Announcement

Collapse
No announcement yet.
X
  • Filter
  • Time
  • Show
Clear All
new posts

  • Creating variable in long dataset for first treatment

    Hi, I'm using Stata14.2 and I am struggling to create the variable in the manner that I want it.

    I have a large panel dataset with observations for each account in each month.
    The issue I'm having is that the households were given a 'treatment' but some of them received their treatment in November while others received theirs at other times.
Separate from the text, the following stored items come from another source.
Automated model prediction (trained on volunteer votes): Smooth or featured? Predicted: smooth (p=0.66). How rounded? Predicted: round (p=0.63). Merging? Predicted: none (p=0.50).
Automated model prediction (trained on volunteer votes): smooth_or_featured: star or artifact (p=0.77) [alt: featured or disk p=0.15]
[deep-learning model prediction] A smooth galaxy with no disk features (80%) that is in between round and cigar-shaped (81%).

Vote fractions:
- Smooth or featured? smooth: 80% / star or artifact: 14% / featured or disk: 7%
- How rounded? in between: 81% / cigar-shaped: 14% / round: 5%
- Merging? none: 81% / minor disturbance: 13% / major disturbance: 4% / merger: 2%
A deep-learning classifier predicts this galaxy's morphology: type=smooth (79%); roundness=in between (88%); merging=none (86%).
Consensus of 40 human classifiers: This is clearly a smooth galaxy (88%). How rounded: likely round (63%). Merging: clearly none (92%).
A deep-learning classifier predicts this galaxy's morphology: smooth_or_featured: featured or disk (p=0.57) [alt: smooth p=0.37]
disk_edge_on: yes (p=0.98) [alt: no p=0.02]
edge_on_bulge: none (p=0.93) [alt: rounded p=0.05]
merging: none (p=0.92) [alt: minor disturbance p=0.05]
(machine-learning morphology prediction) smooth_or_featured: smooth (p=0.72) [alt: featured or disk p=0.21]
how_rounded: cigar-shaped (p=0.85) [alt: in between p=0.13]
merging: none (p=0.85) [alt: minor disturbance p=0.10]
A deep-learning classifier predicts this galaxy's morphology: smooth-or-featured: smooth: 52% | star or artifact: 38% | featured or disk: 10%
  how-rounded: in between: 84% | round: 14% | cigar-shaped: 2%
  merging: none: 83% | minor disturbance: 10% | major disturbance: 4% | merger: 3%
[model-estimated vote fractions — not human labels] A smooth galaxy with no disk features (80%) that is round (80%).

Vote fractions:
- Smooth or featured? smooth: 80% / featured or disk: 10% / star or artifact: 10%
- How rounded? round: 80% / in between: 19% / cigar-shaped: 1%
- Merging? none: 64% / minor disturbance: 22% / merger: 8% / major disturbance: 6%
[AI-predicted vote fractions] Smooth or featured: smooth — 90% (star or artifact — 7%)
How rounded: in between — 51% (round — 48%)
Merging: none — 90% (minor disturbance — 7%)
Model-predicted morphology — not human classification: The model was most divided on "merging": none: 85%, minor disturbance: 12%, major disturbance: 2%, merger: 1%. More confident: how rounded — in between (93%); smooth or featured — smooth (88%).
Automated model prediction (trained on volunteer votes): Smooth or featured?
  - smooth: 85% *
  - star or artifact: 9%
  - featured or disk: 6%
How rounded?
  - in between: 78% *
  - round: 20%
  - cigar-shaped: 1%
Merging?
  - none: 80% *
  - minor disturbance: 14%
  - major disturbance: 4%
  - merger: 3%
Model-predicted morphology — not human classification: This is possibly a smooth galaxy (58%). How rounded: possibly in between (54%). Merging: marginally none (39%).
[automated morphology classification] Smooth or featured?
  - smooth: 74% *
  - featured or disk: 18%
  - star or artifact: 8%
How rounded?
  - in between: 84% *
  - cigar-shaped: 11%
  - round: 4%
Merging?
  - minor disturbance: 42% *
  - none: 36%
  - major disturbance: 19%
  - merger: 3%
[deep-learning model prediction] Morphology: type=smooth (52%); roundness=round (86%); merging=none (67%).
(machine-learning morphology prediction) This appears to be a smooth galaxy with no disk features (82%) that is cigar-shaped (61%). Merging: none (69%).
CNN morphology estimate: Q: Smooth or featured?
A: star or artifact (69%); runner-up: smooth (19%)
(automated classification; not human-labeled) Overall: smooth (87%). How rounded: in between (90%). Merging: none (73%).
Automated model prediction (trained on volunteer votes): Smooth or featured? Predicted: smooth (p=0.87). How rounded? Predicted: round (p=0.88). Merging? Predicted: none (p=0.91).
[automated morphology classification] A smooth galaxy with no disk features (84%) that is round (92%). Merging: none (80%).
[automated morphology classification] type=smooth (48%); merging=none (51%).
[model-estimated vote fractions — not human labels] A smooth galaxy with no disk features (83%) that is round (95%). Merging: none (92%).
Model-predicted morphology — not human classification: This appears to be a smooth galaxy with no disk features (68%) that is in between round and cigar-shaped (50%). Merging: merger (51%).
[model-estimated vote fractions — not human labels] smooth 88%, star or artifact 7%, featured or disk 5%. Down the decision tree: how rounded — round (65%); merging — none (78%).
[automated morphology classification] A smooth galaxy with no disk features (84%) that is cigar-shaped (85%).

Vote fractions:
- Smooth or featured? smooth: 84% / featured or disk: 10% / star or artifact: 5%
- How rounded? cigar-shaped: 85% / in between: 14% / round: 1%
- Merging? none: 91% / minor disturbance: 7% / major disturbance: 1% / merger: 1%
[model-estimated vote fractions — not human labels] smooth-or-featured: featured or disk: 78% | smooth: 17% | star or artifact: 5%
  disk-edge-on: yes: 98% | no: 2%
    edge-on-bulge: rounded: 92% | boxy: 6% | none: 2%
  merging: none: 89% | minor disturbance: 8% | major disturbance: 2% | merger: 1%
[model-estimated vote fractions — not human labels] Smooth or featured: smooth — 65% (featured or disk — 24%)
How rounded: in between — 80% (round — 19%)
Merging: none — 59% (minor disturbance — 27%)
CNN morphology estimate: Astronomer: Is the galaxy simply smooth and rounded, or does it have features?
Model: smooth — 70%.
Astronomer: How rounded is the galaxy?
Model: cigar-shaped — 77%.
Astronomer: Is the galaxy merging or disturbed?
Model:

There is also a control group, who obviously didn't receive any insert.

    Now I am trying to create a single variable to tell when each household received its first insert.
    Thus, 0 for never received an insert (i.e control), 1 for received insert in November, 2 for December, and so on.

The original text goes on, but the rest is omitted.